How to extract XML data using XPath with Selenium

2020-06-28 03:00发布

问题:

I'm using Selenium Webdriver (ver 2.31.2.0) (.Net) and I'm trying to extract an element (XML) which is returning from the `driver.PageSource'.

My Question: How to get the list of items using the below xpath. I able to play in FF using XPATH addons but the same code does not work in Selenium Webdriver

any help?

Here is my code in Selenium Webdriver:

var driver = new FirefoxDriver();
driver.Navigate().GoToUrl("http://website_name/languages.xml");
string _page_source = driver.PageSource;
ReadOnlyCollection<IWebElement> webElements = _page_source.FindElementsByXPath("//response//results//items/vList");

my xml looks like this:

<response xmlns="http://schemas.datacontract.org/2004/07/myproj.cnn.com">
xmlns:i="http://www.w3.org/2001/XMLSchema-instance">
    <meta>

    </meta>
    <results i:type="vList">
        <name>Language</name>
        <queryValue>language</queryValue>
        <displayOrder>0</displayOrder>
        <items>
            <vList>
                <name>English</name>
                <displayName>English</displayName>
                <displayOrder>0</displayOrder>
                <items />
            </vList>
            <vList>
                <name>Swedish</name>
                <displayName>Swedish</displayName>
                <displayOrder>1</displayOrder>
                <items />
            </vList>
        </items>
    </results>
</response>

回答1:

You can use selenium to browse to and obtain the xml, but work with the xml using .net classes.

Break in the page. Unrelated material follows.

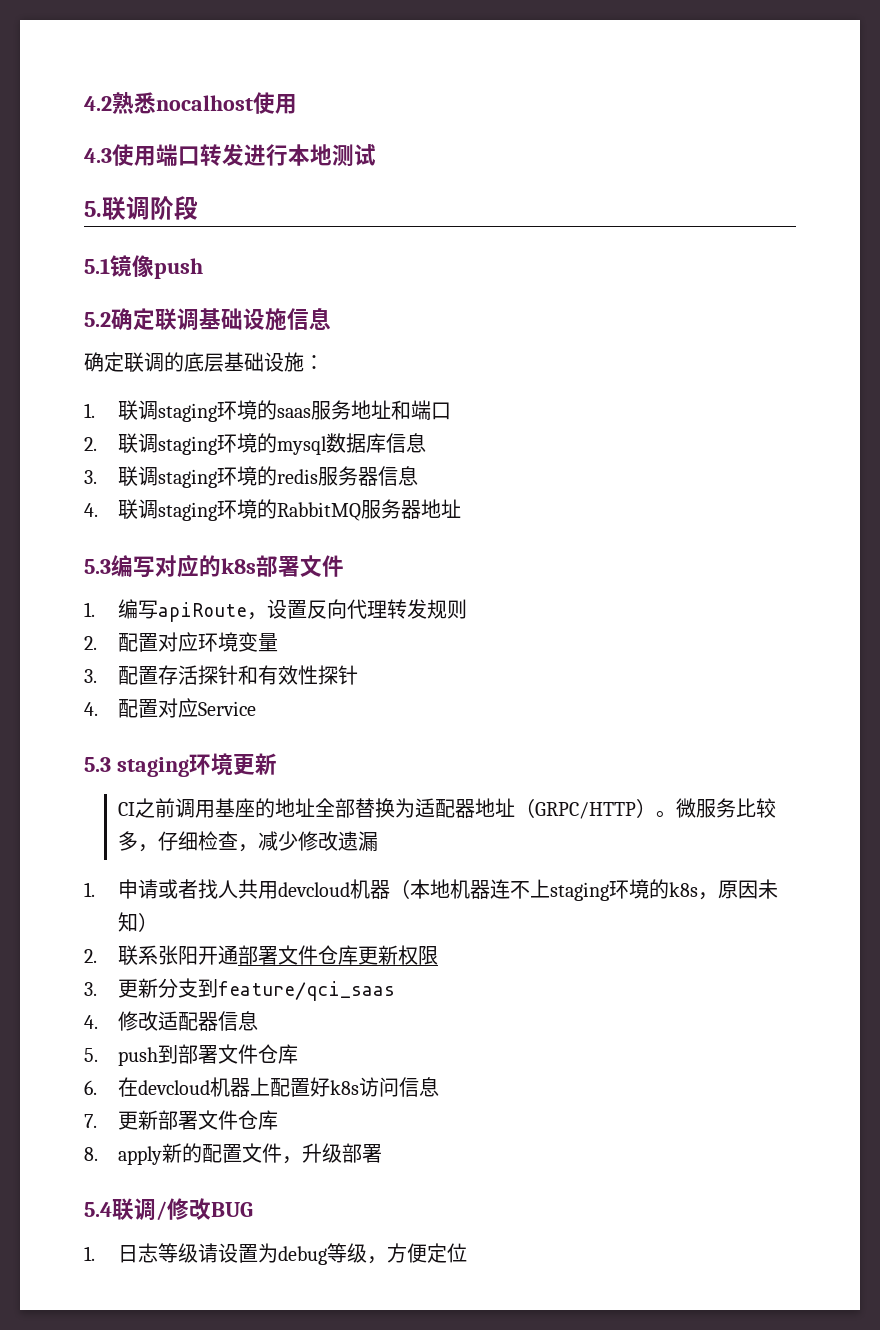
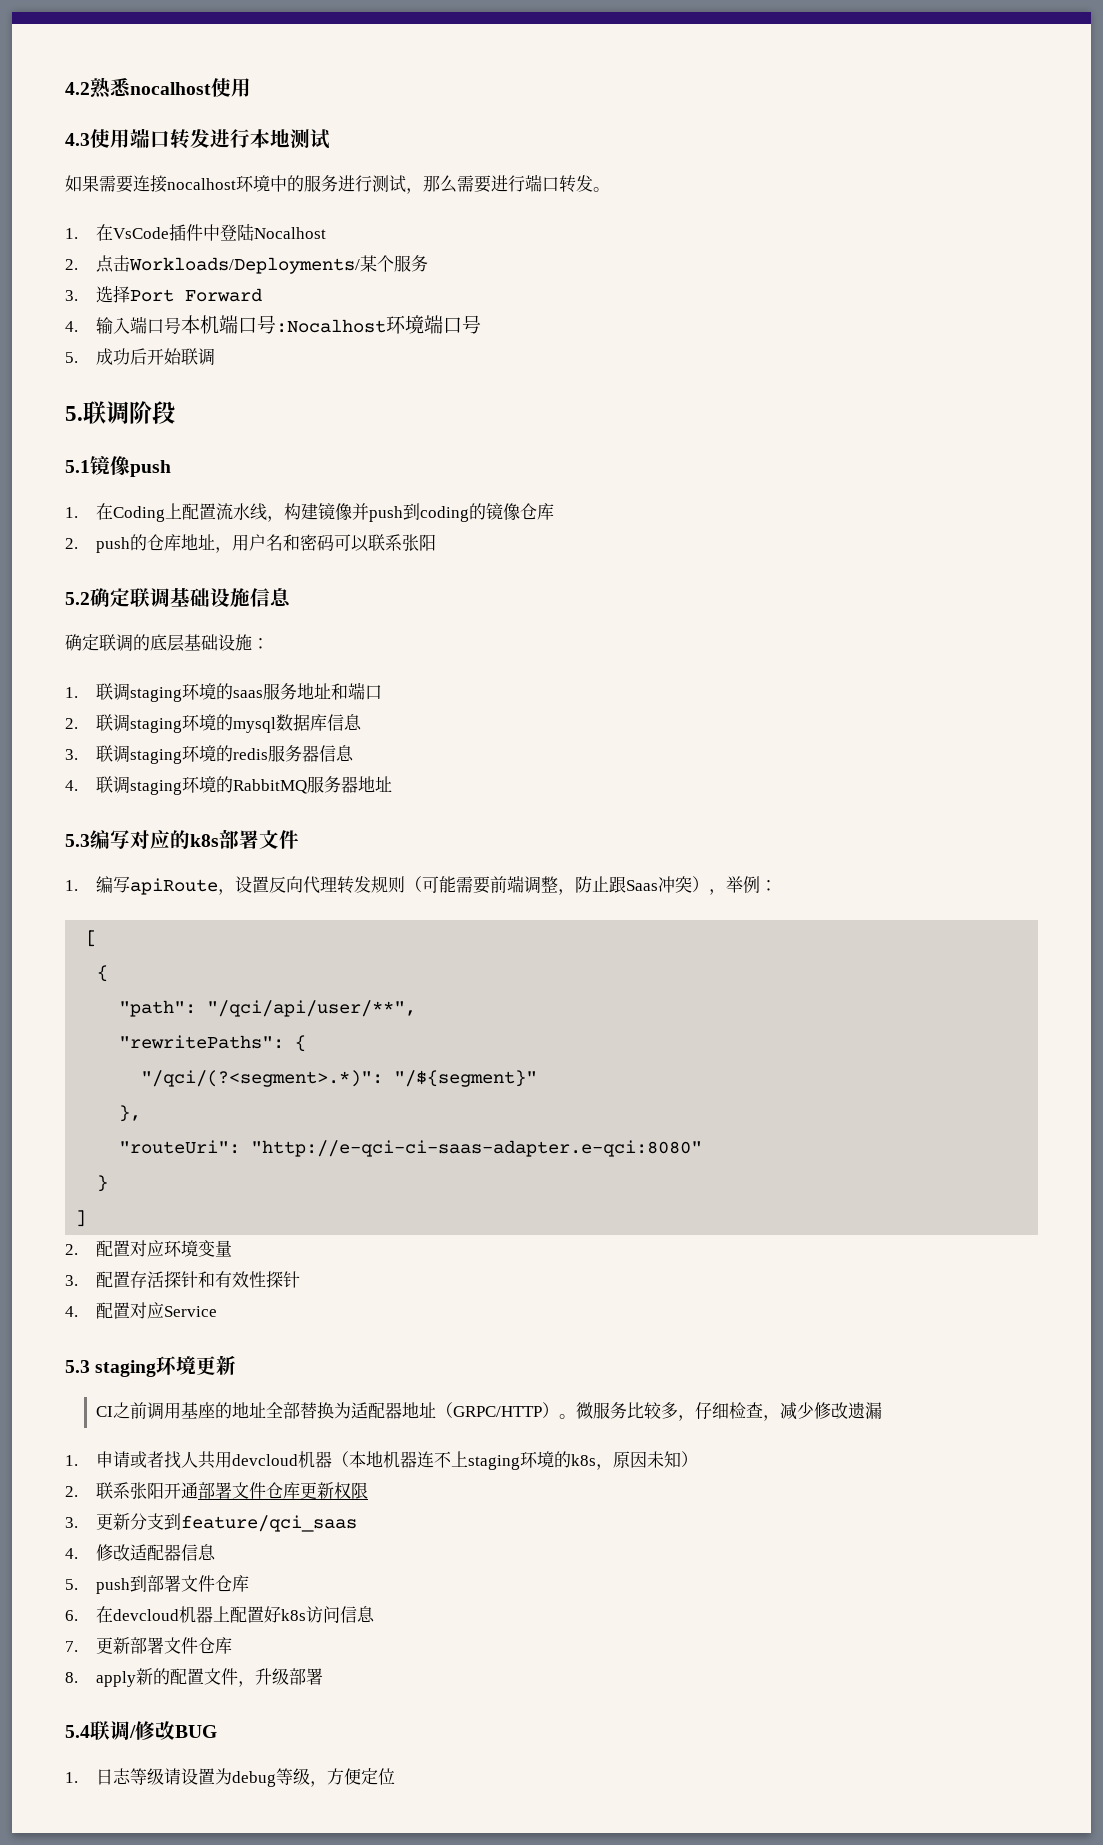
(376, 155) none -> [65,174,610,194] [65,223,327,241] [65,255,429,274] [65,285,263,303] [65,315,482,334] [65,348,216,366] // 如果需要连接nocalhost环境中的服务进行测试，那么需要进行端口转发。 // 1.在VsCode插件中登陆Nocalhost // 2.点击Workloads/Deployments/某个服务 // 3.选择Port Forward // 4.输入端口号本机端口号:Nocalhost环境端口号 // 5.成功后开始联调
(203, 268) none -> [65,502,555,522] [65,534,437,553] // 1.在Coding上配置流水线，构建镜像并push到coding的镜像仓库 // 2. push的仓库地址，用户名和密码可以联系张阳
(467, 609) none -> [405,875,778,895] [86,930,98,947] [97,965,109,982] [119,1000,417,1017] [119,1035,307,1052] [141,1070,538,1087] [119,1105,142,1122] [119,1140,703,1157] [97,1175,109,1192] [75,1210,87,1227] （可能需要前端调整，防止跟Saas冲突），举例： // [ // { // "path": "/qci/api/user/**", // "rewritePaths": { // "/qci/(?<segment>.*)": "/${segment}" // }, // "routeUri": "http://e-qci-ci-saas-adapter.e-qci:8080" // } // ]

The driver.PageSource property is a string, and you should use .Net classes directly to parse the xml represented. Also, there is no method FindElementsByXPath() on a string object, unless this is an extension method that you have written.

Read the xml using the driver.PageSource from selenium

var driver = new FirefoxDriver();
driver.Navigate().GoToUrl("http://website_name/languages.xml");
XmlReader reader = XmlReader.Create(driver.PageSource);

Or, read the xml by directly browsing to the url using

XmlReader reader = XmlReader.Create("http://website_name/languages.xml");

And then use below code to parse and read the xml. Key point to note is how the namespace information is provided to the xpath.

//load xml document
XElement xmlDocumentRoot = XElement.Load(reader);
//also add the namespace infn, chose a prefix for the default namespace
XmlNameTable nameTable = reader.NameTable;
XmlNamespaceManager namespaceManager = new XmlNamespaceManager(nameTable);
namespaceManager.AddNamespace("a", "http://schemas.datacontract.org/2004/07/myproj.cnn.com");

//now query with your xml - remeber to prefix the default namespace
var items = xmlDocumentRoot.XPathSelectElements("//a:results/a:items/a:vList", namespaceManager);

Console.WriteLine("vlist has {0} items.", items.Count());

foreach (var item in items)
{
Console.WriteLine("Display name: {0}", item.XPathSelectElement("a:displayName",namespaceManager).Value);
}
// OR get a list of all display names using linq
var displayNames = items.Select(x => x.XPathSelectElement("a:displayName", namespaceManager).Value).ToList();

You will need the following namespaces for the above to work:

using System;
using System.Linq;
using System.Xml;
using System.Xml.Linq;
using System.Xml.XPath;


回答2:

The XML input you have posted has a namespace declared: xmlns="http://schemas.datacontract.org/2004/07/myproj.cnn.com". See the next line:

<response xmlns="http://schemas.datacontract.org/2004/07/myproj.cnn.com">

Because this namespace has no prefix it is the default namespace for all elements without a prefix. Which means element <response> and element <results> etc all belong to this namespace.

Read next: http://www.w3schools.com/xml/xml_namespaces.asp

So in you code you need to declare the namespace before any XPath evaluation will work. I do not know how to set the namespace in Selenium Webdriver but you can find it I guess.

Once you declared the namespace you need to use this in your XPath. For example in a XSLT you can declare the namespace as follows:

<xsl:stylesheet version="1.0" xmlns:xsl="http://www.w3.org/1999/XSL/Transform" xmlns:foo="http://schemas.datacontract.org/2004/07/myproj.cnn.com">

I now declared the namespace with prefix foo. The XPath that can be used to retrieve all vList elements would be:

/foo:response/foo:results/foo:items/foo:vList

To get all displayName elements you can use:

/foo:response/foo:results/foo:items/foo:vList/foo:displayName

If you want the total count of the elements instead of the list of elements, you can wrap count() around it like:

count(/foo:response/foo:results/foo:items/foo:vList)
count(/foo:response/foo:results/foo:items/foo:vList/foo:displayName)

The XPath you used has a lot of // in it. Only use // if it is really necessary, because it will scan the complete file and takes more resources than necessary if you know the path already.